Die kleinen Pfade gingen eigentlich ganz gut.


----------



## speedy_j (8. Februar 2009)

im tiergarten und und rund um kalchreuth/erlangen ist fast alles ohne spikes fahrbar.


----------



## reo-fahrer (8. Februar 2009)

speedy_j schrieb:


> im tiergarten ist fast alles ohne spikes fahrbar.



aber hoffentlich, wäre ja schlimm, wenn Muttis mit Kinderwagen Auffahrunfälle wegen Glatteis bauen 

*scnr* 

MfG
Stefan


----------



## oelcoyote (8. Februar 2009)

speedy_j schrieb:


> im tiergarten und und rund um kalchreuth/erlangen ist fast alles ohne spikes fahrbar.

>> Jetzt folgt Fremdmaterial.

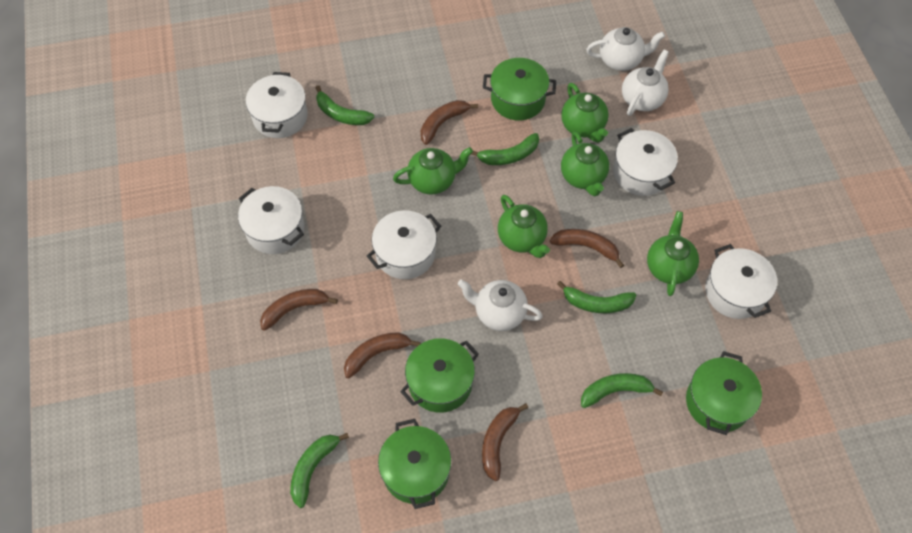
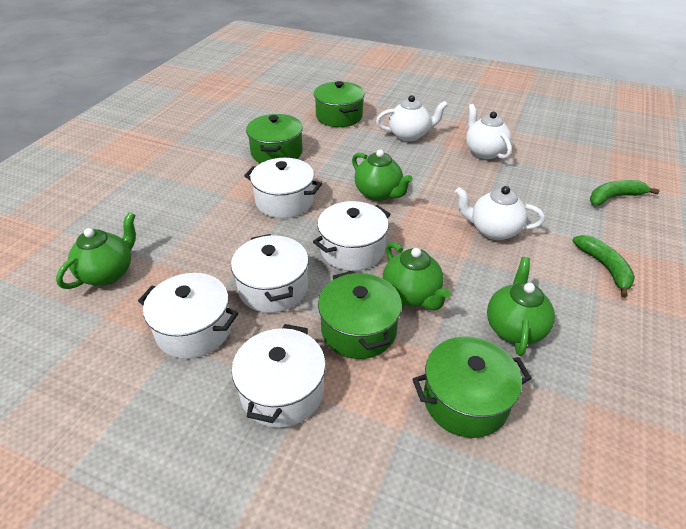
brown banana: 5 -> 0
green banana: 5 -> 2
green teapot: 5 -> 4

vieleicht mit dem cc-bike, aber die meisten dh strecken sind noch  mit eis zu!


----------



## MTB-News.de




----------



## were (8. Februar 2009)

Ich war Heute im Stadtwald unterwegs und es ging schon wieder relativ gut.


----------



## speedy_j (9. Februar 2009)

ich hab nun nicht den ganzen tiergarten abgefahren, aber die "trails" und auch die eine oder andere dh-strecke waren so gut wie eisfrei. bei dem bißchen, was noch da war, darf man sich halt nicht wie eine mutti anstellen.


----------



## oelcoyote (9. Februar 2009)

speedy_j schrieb:


> ich hab nun nicht den ganzen tiergarten abgefahren, aber die "trails" und auch die eine oder andere dh-strecke waren so gut wie eisfrei. bei dem bißchen, was noch da war, darf man sich halt nicht wie eine mutti anstellen.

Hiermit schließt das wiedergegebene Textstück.